In fact that’s what Belichick said. He’s not talking about it any more, he’s embarrassed at how much time he’s spent on this crap this week, and now it’s up to the NFL to talk to them about it. Interestingly enough, earlier in the day Patriots wide out Matthew Slater (the teams NFLPA player rep) announced that the NFLPA has now advised the players not to speak with the league regarding the investigation. Which played right into Belichick’s hands, as he likely knows what the league has, knows they’re not getting any more, and now he delivers the final thrust. En garde! If you’re just reading articles about the press conference, you’ll know he cracked a joke (“I’m no Mona Lisa Vito of the football world…”) and you’ll know that he denied any wrongdoing, and you’ll know he went into the evidence. But you won’t know why he’s a great coach. He spent 22 minutes ramming deflated footballs down the throats of the press, the league, John Harbaugh, Chuck Pagano and the Colts’ organization.
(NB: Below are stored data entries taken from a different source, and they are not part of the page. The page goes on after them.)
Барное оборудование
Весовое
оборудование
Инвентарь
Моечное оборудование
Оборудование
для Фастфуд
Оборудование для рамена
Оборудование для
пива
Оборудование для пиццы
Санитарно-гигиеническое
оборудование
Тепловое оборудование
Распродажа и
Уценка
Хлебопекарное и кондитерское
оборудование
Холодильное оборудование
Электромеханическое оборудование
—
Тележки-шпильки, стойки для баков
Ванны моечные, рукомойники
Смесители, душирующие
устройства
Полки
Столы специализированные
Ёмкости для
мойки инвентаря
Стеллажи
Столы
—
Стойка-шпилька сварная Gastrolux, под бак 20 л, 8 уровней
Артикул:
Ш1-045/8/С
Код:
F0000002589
That press conference was the work of a master strategist and brilliant tactician. Hey, Goodell, here’s a free gift for you:
On Thursday, the assembled media took Tom Brady and tried to humiliate him. He was asked how he would explain the situation to the kids. I wish he had thrown the question back: “How would YOU explain all the ‘ball’ double entendres in the media?” Belichick, in one final flourish, showed his quarterback how to own the media. Saturday was one big STFU, one big, information dump and one huge challenge - if you’re gonna say we broke the rules, if you’re gonna say we cheated, PROVE IT.
The thing is the league won't be able to. The evidence was a deflated ball...that was summarily reinflated for the second half so far as I can tell. What the league has here is a ridiculously lax procedure for balls. The league will have to point their finger at someone and this time Bill has basically said they're going to have to point it at either themselves or at the officials. He's gotten his team fired up because he believes in them. He told the media who is their daddy. He told the league to prove it.
Bring on the Super Bowl. It's going to be a great one.